◆ EXERCISE: Transcribe word for word the lines below from the line with "stała się poniek" through the line with "Co zaplanowaliś", ends included.

◆ DATASET RECORDS:
<<<<

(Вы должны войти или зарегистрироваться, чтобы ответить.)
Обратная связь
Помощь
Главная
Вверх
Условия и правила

>>>>
<<<<

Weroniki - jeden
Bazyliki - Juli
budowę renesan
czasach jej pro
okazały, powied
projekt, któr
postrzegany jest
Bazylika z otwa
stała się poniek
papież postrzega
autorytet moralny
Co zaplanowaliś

>>>>

◆ OUTPUT:
stała się poniek
papież postrzega
autorytet moralny
Co zaplanowaliś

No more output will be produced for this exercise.